*Exercise requirements*. Do the statements below agree with the 3D league thread? (a) In IBO scoring as one poster describes it, an X counts as 11. (b) The range of the poster who took first place at a first 3-D shoot uses 40 shots. (c) Last year's league failed partly because nobody turned in scores. Answer yes or no for each and quote the deciding words.

[Text block start]

# 3D League



## countryboy173 (Jul 18, 2008)

We tried one last Summer, didn't go to well :wink:

Im game for it though, we should make it less amount of shoots needed, if we get enough interest do teams of two and keep the top score, that way if somebody doesn't get to shoot, the other person on their team will put in the score.


----------



## Diamond_Archer (Apr 8, 2010)

I am up for it. But don't some 3D shoots score differently than others?


----------



## countryboy173 (Jul 18, 2008)

Diamond_Archer said:


> I am up for it. But don't some 3D shoots score differently than others?


Yes. I think IBO is the most common and would probably be the one used.. X's are 11's. then 10,8,5,0


----------



## x-force hunter (Apr 10, 2009)

countryboy173 said:


> We tried one last Summer, didn't go to well :wink:
> 
> Im game for it though, we should make it less amount of shoots needed, if we get enough interest do teams of two and keep the top score, that way if somebody doesn't get to shoot, the other person on their team will put in the score.


I know. Last year not enough people actually commited to it in the end and nobody turned in scores. If we have interest we can come up with rules.


----------



## Diamond_Archer (Apr 8, 2010)

countryboy173 said:


> Yes. I think IBO is the most common and would probably be the one used.. X's are 11's. then 10,8,5,0


At the shoots I go to I take 40 shots with the highest score shot being a 400. You can get a 10 8 0r a 5.


----------



## corpralbarn (Jan 21, 2009)

my range does 30 shots. by the way went for the first time to a 3-D shoot. got 1st place.

[Text block end]
[Recorded information start]

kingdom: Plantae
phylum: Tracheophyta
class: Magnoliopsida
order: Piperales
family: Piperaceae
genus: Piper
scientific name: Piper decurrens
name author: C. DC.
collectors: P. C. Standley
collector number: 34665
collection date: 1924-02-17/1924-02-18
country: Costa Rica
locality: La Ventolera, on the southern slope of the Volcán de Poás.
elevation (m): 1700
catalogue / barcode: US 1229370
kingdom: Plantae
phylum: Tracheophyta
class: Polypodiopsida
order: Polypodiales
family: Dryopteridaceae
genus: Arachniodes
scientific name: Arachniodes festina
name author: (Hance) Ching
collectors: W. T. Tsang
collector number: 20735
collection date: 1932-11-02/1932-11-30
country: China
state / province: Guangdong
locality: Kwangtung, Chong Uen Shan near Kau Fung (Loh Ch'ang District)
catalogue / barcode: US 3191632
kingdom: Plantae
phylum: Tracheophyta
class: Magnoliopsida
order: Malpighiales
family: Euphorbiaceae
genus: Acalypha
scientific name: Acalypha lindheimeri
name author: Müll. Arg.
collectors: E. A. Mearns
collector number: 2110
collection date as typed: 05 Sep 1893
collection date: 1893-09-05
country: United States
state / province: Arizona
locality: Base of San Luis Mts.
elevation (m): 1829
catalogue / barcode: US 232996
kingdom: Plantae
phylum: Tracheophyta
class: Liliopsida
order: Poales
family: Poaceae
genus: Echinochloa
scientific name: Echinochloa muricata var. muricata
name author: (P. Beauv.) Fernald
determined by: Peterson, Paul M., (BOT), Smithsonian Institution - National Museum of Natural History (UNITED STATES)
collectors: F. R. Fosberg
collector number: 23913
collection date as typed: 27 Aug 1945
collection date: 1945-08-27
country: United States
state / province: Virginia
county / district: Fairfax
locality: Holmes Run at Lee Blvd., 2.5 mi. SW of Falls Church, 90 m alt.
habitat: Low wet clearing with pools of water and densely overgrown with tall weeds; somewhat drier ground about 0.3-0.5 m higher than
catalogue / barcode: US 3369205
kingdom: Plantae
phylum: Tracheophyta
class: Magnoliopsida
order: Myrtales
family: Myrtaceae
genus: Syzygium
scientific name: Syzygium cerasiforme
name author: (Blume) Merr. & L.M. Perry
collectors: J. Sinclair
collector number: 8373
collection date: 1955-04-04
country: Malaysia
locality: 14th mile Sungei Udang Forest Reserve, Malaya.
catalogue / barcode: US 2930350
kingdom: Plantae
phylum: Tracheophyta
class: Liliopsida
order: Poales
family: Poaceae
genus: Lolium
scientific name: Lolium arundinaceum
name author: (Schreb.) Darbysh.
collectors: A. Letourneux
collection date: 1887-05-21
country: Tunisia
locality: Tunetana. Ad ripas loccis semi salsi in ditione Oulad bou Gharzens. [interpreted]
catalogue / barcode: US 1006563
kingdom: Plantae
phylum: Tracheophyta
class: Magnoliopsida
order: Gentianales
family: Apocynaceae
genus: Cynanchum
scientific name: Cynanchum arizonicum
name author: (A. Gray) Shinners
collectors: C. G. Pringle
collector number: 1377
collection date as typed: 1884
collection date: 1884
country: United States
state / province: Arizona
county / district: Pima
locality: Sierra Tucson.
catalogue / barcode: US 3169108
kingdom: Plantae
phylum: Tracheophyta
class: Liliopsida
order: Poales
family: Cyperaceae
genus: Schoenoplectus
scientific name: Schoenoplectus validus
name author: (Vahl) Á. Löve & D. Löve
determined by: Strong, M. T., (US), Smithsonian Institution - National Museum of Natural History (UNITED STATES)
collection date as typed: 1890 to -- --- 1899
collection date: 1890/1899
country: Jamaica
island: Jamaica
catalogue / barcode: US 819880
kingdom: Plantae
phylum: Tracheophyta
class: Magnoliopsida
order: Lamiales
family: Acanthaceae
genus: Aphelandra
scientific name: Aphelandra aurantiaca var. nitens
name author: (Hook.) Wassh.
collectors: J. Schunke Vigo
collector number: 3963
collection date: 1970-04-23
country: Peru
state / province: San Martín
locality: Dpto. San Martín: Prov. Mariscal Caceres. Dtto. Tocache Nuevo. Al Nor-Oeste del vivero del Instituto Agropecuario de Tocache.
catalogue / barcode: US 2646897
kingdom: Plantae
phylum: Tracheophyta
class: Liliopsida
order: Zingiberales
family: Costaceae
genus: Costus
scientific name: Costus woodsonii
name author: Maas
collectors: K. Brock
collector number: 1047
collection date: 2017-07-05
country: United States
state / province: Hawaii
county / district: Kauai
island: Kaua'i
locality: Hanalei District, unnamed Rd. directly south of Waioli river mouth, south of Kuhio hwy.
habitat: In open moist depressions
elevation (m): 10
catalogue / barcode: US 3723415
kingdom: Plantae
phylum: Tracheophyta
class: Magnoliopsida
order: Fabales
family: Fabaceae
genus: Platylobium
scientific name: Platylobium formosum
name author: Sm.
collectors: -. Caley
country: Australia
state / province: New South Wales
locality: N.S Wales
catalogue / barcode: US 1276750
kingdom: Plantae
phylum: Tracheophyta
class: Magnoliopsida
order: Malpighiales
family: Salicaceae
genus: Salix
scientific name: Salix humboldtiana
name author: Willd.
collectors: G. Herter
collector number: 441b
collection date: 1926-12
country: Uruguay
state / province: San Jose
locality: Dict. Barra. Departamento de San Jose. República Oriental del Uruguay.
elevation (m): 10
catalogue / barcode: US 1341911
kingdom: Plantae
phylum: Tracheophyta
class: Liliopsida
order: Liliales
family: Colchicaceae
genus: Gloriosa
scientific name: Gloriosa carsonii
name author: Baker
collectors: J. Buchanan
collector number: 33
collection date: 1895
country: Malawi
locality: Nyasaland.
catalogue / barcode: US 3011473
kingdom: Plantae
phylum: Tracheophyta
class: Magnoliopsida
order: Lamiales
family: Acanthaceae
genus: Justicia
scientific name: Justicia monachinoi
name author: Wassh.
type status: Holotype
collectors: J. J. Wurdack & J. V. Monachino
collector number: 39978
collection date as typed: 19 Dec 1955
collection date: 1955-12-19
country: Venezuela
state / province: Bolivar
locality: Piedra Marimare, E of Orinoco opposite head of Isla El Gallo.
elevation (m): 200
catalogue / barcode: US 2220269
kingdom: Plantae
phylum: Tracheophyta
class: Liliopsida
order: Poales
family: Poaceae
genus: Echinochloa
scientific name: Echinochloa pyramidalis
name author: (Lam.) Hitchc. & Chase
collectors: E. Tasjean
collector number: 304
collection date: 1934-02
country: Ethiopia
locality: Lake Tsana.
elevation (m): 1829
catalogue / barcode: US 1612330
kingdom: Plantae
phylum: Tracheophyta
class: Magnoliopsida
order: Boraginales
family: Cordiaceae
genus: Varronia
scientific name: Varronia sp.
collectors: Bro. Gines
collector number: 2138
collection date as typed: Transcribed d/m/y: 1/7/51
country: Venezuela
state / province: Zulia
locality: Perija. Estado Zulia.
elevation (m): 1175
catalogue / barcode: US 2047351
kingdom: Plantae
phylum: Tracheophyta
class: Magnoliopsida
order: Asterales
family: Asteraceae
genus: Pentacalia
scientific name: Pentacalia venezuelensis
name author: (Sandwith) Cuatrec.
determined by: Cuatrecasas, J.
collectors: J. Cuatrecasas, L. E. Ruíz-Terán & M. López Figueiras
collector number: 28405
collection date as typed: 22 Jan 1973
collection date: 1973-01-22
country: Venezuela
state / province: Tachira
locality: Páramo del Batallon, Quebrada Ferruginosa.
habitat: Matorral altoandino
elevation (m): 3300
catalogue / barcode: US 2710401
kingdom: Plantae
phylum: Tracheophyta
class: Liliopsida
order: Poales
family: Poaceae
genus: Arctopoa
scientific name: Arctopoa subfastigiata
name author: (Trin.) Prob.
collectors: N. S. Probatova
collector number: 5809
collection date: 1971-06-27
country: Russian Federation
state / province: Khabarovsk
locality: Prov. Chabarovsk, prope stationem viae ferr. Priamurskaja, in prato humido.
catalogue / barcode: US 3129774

[Recorded information end]

*Answer for the task*.
(a) Yes: "X's are 11's."
(b) No: "my range does 30 shots."
(c) Yes: "nobody turned in scores."